Please output every record exactly, keeping each line as it is.

Stored entries:
━━━━━━━━━━━━━━━━━━━━━━━━━━━━━━

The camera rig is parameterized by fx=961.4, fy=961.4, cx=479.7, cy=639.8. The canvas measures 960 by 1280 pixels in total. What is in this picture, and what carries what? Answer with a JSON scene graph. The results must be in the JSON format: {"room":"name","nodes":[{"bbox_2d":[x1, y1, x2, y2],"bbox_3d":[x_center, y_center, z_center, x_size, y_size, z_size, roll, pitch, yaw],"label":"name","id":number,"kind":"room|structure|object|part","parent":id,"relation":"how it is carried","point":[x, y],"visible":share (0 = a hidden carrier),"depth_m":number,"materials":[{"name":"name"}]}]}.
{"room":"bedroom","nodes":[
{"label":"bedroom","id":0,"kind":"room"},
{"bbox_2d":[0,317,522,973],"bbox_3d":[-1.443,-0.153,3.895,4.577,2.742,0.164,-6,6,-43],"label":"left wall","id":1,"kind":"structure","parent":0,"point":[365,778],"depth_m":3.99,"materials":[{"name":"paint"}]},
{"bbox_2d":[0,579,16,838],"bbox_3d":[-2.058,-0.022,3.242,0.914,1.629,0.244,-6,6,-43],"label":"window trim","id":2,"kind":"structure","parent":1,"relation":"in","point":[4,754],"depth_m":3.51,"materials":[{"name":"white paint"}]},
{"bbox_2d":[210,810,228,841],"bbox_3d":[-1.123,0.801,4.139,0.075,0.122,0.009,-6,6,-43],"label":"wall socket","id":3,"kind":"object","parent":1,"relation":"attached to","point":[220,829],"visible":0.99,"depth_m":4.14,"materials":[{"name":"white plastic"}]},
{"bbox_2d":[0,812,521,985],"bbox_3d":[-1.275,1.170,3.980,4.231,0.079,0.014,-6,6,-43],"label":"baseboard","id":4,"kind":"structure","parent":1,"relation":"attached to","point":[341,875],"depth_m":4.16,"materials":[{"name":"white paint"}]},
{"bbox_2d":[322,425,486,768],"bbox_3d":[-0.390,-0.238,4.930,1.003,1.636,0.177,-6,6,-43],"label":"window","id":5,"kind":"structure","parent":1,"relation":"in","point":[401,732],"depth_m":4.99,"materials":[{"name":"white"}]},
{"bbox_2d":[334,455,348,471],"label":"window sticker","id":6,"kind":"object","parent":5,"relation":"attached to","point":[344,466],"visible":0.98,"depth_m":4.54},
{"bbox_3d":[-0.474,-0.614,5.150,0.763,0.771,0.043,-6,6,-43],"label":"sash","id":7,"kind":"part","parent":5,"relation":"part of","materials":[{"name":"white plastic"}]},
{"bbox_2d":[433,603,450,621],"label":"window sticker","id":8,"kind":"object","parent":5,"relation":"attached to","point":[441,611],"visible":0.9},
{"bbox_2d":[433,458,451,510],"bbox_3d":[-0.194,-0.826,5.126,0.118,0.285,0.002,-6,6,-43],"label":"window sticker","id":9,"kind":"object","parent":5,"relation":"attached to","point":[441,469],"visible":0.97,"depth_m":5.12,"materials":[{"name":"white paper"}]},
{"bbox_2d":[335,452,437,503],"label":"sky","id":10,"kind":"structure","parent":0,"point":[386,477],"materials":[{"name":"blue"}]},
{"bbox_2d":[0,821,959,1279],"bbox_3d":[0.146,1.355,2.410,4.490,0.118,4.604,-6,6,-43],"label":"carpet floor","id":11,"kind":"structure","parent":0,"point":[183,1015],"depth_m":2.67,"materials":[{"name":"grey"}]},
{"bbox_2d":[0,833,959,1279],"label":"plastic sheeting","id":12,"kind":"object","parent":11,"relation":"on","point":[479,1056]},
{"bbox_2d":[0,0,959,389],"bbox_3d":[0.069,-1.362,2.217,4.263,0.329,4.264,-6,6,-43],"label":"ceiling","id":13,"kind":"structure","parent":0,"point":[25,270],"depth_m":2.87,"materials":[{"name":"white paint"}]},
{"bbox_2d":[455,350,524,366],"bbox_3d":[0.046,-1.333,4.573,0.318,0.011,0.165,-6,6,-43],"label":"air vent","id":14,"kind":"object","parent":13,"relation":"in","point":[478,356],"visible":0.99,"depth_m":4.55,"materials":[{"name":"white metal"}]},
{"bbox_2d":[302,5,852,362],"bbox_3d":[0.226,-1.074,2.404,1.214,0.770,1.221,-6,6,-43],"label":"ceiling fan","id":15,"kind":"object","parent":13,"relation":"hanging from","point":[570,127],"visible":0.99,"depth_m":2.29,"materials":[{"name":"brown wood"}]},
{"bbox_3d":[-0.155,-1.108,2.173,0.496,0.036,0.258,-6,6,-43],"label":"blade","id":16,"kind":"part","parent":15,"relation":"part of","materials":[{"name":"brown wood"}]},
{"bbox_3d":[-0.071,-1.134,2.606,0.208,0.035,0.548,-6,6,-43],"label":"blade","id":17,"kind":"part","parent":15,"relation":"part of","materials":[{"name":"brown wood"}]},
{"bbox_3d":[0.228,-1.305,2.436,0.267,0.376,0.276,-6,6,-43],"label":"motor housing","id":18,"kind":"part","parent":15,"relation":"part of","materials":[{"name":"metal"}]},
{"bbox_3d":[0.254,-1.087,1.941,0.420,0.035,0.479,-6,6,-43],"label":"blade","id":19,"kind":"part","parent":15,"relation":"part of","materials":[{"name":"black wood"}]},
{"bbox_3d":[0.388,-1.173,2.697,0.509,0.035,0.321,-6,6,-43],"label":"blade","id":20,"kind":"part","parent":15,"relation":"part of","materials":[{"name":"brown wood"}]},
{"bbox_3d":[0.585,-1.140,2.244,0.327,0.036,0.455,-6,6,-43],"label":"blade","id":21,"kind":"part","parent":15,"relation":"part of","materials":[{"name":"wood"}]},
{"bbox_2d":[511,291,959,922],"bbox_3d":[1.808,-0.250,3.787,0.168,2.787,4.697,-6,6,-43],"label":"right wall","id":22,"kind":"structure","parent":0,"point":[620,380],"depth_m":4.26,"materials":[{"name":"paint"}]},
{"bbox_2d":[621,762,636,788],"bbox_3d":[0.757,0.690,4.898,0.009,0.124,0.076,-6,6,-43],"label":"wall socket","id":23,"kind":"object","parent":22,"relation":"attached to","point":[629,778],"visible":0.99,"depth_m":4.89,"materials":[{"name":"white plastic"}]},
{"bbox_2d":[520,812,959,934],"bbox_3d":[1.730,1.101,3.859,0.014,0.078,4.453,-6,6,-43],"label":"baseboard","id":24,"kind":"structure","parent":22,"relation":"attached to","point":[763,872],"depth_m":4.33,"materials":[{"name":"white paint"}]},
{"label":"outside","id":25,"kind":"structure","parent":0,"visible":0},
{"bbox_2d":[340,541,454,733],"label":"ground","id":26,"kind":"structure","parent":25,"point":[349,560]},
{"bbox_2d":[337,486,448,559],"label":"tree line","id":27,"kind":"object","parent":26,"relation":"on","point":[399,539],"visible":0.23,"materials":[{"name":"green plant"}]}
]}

━━━━━━━━━━━━━━━━━━━━━━━━━━━━━━

# Response to the task
The camera rig is parameterized by fx=961.4, fy=961.4, cx=479.7, cy=639.8. The canvas measures 960 by 1280 pixels in total. What is in this picture, and what carries what? Answer with a JSON scene graph. The results must be in the JSON format: {"room":"name","nodes":[{"bbox_2d":[x1, y1, x2, y2],"bbox_3d":[x_center, y_center, z_center, x_size, y_size, z_size, roll, pitch, yaw],"label":"name","id":number,"kind":"room|structure|object|part","parent":id,"relation":"how it is carried","point":[x, y],"visible":share (0 = a hidden carrier),"depth_m":number,"materials":[{"name":"name"}]}]}.
{"room":"bedroom","nodes":[
{"label":"bedroom","id":0,"kind":"room"},
{"bbox_2d":[0,317,522,973],"bbox_3d":[-1.443,-0.153,3.895,4.577,2.742,0.164,-6,6,-43],"label":"left wall","id":1,"kind":"structure","parent":0,"point":[365,778],"depth_m":3.99,"materials":[{"name":"paint"}]},
{"bbox_2d":[0,579,16,838],"bbox_3d":[-2.058,-0.022,3.242,0.914,1.629,0.244,-6,6,-43],"label":"window trim","id":2,"kind":"structure","parent":1,"relation":"in","point":[4,754],"depth_m":3.51,"materials":[{"name":"white paint"}]},
{"bbox_2d":[210,810,228,841],"bbox_3d":[-1.123,0.801,4.139,0.075,0.122,0.009,-6,6,-43],"label":"wall socket","id":3,"kind":"object","parent":1,"relation":"attached to","point":[220,829],"visible":0.99,"depth_m":4.14,"materials":[{"name":"white plastic"}]},
{"bbox_2d":[0,812,521,985],"bbox_3d":[-1.275,1.170,3.980,4.231,0.079,0.014,-6,6,-43],"label":"baseboard","id":4,"kind":"structure","parent":1,"relation":"attached to","point":[341,875],"depth_m":4.16,"materials":[{"name":"white paint"}]},
{"bbox_2d":[322,425,486,768],"bbox_3d":[-0.390,-0.238,4.930,1.003,1.636,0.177,-6,6,-43],"label":"window","id":5,"kind":"structure","parent":1,"relation":"in","point":[401,732],"depth_m":4.99,"materials":[{"name":"white"}]},
{"bbox_2d":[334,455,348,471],"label":"window sticker","id":6,"kind":"object","parent":5,"relation":"attached to","point":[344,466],"visible":0.98,"depth_m":4.54},
{"bbox_3d":[-0.474,-0.614,5.150,0.763,0.771,0.043,-6,6,-43],"label":"sash","id":7,"kind":"part","parent":5,"relation":"part of","materials":[{"name":"white plastic"}]},
{"bbox_2d":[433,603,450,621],"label":"window sticker","id":8,"kind":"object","parent":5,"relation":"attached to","point":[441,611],"visible":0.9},
{"bbox_2d":[433,458,451,510],"bbox_3d":[-0.194,-0.826,5.126,0.118,0.285,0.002,-6,6,-43],"label":"window sticker","id":9,"kind":"object","parent":5,"relation":"attached to","point":[441,469],"visible":0.97,"depth_m":5.12,"materials":[{"name":"white paper"}]},
{"bbox_2d":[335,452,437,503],"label":"sky","id":10,"kind":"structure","parent":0,"point":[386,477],"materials":[{"name":"blue"}]},
{"bbox_2d":[0,821,959,1279],"bbox_3d":[0.146,1.355,2.410,4.490,0.118,4.604,-6,6,-43],"label":"carpet floor","id":11,"kind":"structure","parent":0,"point":[183,1015],"depth_m":2.67,"materials":[{"name":"grey"}]},
{"bbox_2d":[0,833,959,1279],"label":"plastic sheeting","id":12,"kind":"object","parent":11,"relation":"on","point":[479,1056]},
{"bbox_2d":[0,0,959,389],"bbox_3d":[0.069,-1.362,2.217,4.263,0.329,4.264,-6,6,-43],"label":"ceiling","id":13,"kind":"structure","parent":0,"point":[25,270],"depth_m":2.87,"materials":[{"name":"white paint"}]},
{"bbox_2d":[455,350,524,366],"bbox_3d":[0.046,-1.333,4.573,0.318,0.011,0.165,-6,6,-43],"label":"air vent","id":14,"kind":"object","parent":13,"relation":"in","point":[478,356],"visible":0.99,"depth_m":4.55,"materials":[{"name":"white metal"}]},
{"bbox_2d":[302,5,852,362],"bbox_3d":[0.226,-1.074,2.404,1.214,0.770,1.221,-6,6,-43],"label":"ceiling fan","id":15,"kind":"object","parent":13,"relation":"hanging from","point":[570,127],"visible":0.99,"depth_m":2.29,"materials":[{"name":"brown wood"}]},
{"bbox_3d":[-0.155,-1.108,2.173,0.496,0.036,0.258,-6,6,-43],"label":"blade","id":16,"kind":"part","parent":15,"relation":"part of","materials":[{"name":"brown wood"}]},
{"bbox_3d":[-0.071,-1.134,2.606,0.208,0.035,0.548,-6,6,-43],"label":"blade","id":17,"kind":"part","parent":15,"relation":"part of","materials":[{"name":"brown wood"}]},
{"bbox_3d":[0.228,-1.305,2.436,0.267,0.376,0.276,-6,6,-43],"label":"motor housing","id":18,"kind":"part","parent":15,"relation":"part of","materials":[{"name":"metal"}]},
{"bbox_3d":[0.254,-1.087,1.941,0.420,0.035,0.479,-6,6,-43],"label":"blade","id":19,"kind":"part","parent":15,"relation":"part of","materials":[{"name":"black wood"}]},
{"bbox_3d":[0.388,-1.173,2.697,0.509,0.035,0.321,-6,6,-43],"label":"blade","id":20,"kind":"part","parent":15,"relation":"part of","materials":[{"name":"brown wood"}]},
{"bbox_3d":[0.585,-1.140,2.244,0.327,0.036,0.455,-6,6,-43],"label":"blade","id":21,"kind":"part","parent":15,"relation":"part of","materials":[{"name":"wood"}]},
{"bbox_2d":[511,291,959,922],"bbox_3d":[1.808,-0.250,3.787,0.168,2.787,4.697,-6,6,-43],"label":"right wall","id":22,"kind":"structure","parent":0,"point":[620,380],"depth_m":4.26,"materials":[{"name":"paint"}]},
{"bbox_2d":[621,762,636,788],"bbox_3d":[0.757,0.690,4.898,0.009,0.124,0.076,-6,6,-43],"label":"wall socket","id":23,"kind":"object","parent":22,"relation":"attached to","point":[629,778],"visible":0.99,"depth_m":4.89,"materials":[{"name":"white plastic"}]},
{"bbox_2d":[520,812,959,934],"bbox_3d":[1.730,1.101,3.859,0.014,0.078,4.453,-6,6,-43],"label":"baseboard","id":24,"kind":"structure","parent":22,"relation":"attached to","point":[763,872],"depth_m":4.33,"materials":[{"name":"white paint"}]},
{"label":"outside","id":25,"kind":"structure","parent":0,"visible":0},
{"bbox_2d":[340,541,454,733],"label":"ground","id":26,"kind":"structure","parent":25,"point":[349,560]},
{"bbox_2d":[337,486,448,559],"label":"tree line","id":27,"kind":"object","parent":26,"relation":"on","point":[399,539],"visible":0.23,"materials":[{"name":"green plant"}]}
]}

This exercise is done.